Science Skills "Take" Better With Data Collection & Analysis Package
Physics students at Sycamore High School in the Cincinnati, Ohio, metropolitan area are exploring motion with PC-based laboratory tools. Each cooperative learning group of three to four students works at a PC lab station that includes a Personal Science Laboratory (PSL) interface card, measuring probes from Team Labs in Boulder, Colo., and their Personal Science Laboratory Explorer software.

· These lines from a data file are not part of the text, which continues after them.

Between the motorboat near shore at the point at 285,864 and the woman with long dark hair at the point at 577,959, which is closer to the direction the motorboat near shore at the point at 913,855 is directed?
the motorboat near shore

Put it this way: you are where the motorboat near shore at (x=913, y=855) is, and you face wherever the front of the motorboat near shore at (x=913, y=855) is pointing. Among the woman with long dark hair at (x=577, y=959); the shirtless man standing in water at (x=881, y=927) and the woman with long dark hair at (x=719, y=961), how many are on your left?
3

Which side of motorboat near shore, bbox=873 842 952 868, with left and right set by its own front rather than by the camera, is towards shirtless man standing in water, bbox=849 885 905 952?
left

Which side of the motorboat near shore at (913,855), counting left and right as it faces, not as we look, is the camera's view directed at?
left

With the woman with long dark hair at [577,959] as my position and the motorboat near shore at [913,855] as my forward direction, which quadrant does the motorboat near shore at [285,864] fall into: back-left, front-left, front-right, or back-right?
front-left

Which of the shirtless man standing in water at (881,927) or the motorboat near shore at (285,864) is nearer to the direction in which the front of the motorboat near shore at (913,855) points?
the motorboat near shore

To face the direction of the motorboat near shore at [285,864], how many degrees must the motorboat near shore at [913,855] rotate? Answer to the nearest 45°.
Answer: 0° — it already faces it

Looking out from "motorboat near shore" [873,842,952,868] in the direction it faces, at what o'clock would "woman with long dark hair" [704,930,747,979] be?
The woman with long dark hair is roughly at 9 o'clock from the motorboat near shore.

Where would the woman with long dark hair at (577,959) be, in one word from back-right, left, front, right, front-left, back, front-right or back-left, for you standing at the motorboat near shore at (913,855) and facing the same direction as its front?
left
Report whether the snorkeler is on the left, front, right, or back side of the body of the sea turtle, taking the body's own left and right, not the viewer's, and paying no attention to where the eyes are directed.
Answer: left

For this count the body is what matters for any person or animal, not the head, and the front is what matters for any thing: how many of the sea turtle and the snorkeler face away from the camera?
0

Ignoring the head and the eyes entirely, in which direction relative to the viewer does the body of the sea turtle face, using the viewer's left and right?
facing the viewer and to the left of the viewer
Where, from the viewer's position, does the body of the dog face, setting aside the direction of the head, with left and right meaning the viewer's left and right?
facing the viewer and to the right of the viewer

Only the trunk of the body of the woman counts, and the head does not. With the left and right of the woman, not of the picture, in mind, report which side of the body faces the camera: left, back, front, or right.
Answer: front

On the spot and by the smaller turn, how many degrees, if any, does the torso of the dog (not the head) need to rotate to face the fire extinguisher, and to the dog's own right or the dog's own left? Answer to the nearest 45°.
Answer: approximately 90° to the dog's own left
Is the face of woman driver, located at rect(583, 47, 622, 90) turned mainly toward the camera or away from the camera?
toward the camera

At the start of the school year, students explore kinematics with motion sensor probes. As the year progresses, students use temperature probes, light probes and digital multimeters for sophisticated laboratory experiments. Using the motion probe, students initially measure their own body motion and the motion of a small toy car. They prepare and analyze graphs of position vs. time, velocity vs. time, and acceleration vs. time. All three graphs are compared to each other, giving students a firm understanding of the concepts of position, velocity and acceleration and their interrelationships. Using PSL, students can immediately analyze graphs of their actual lab data, versus taking it home as homework. The classroom period is devoted to originally analyzing and interpreting the meaning of graphical representations.
Selecting an Interface
Bernie Clemens-Walatka, physics teacher and science department supervisor, explains why the school chose Team Labs: "We wanted a system that would meet the needs of any student. The system should enable a full range of students to collect highly accurate data. Their data could then be the basis for developing science concepts and could serve as the connection between science and mathematics." The school wanted a system that would be sturdy enough for all high school grade levels, and software that would be usable at an independent level with minimal instruction.
Impact of Real-Time Data
Sycamore physics students are now "in charge" of their own learning. At the start of an academic year, laboratory work includes specific directions with discovery-type questions. Students immediately assume responsibility for selecting axis ranges and portions of graphs to analyze, and performing appropriate mathematical analysis. As the year progresses, students assume ownership of the process and acquire a mature understanding of graphs. Teacher directions generally decrease and student decisions predominate.
All students get time for opportunities in data analysis
beyond what was available even at the honors level
prior to the PSL lab.
Prior to the 93-94 academic year, physics students got experimental motion data by tediously measuring dots on a ticker tape or by reading a stop watch. A single class period could collect very little data. With the PSL motion sensor, probes and graphing software, students now quickly evaluate many graphical representations of their measuring results. Feedback is rapid and frequent. Students, rather than teachers, evaluate the worth of a particular trial. Teachers give immediate coaching on lab events during class, when students are most receptive.
Thus, all students get time for opportunities in data analysis beyond what was available even at the honors level prior to the PSL lab. And, when these students are tested on the meaning of graphs, their understanding is significantly better than what typically occurs in first-year physics.
Beyond the Traditional
The system d'es more than merely automate previous high school experiments. Clemens-Walatka's students perform sophisticated lab studies not possible before PSL. "For example," she says, "students use radiometric light probes to investigate the intensity of light versus the angle of incidence of that light, from which they are able to explain the seasons of the year."
Students also use their data in innovative ways. For instance, real-time data is exported to a spreadsheet and matched to a mathematical equation, letting students explore equations as expressions of physical reality and develop an appreciation for the utility and beauty of mathematics.
As collaborative teams, groups of students discover relationships between mathematics and science applications. Traditionally, math is often perceived as abstract, without connection to the real world.
As they move from physics to second-year chemistry, Sycamore students who have worked extensively with PSL are evaluated. In the academic year after summer vacation, these students still retain their skills in collecting and analyzing data. And the school's second-year chemistry teacher says students retain their understanding of graphical concepts, allowing them to immediately analyze and interpret chemical data.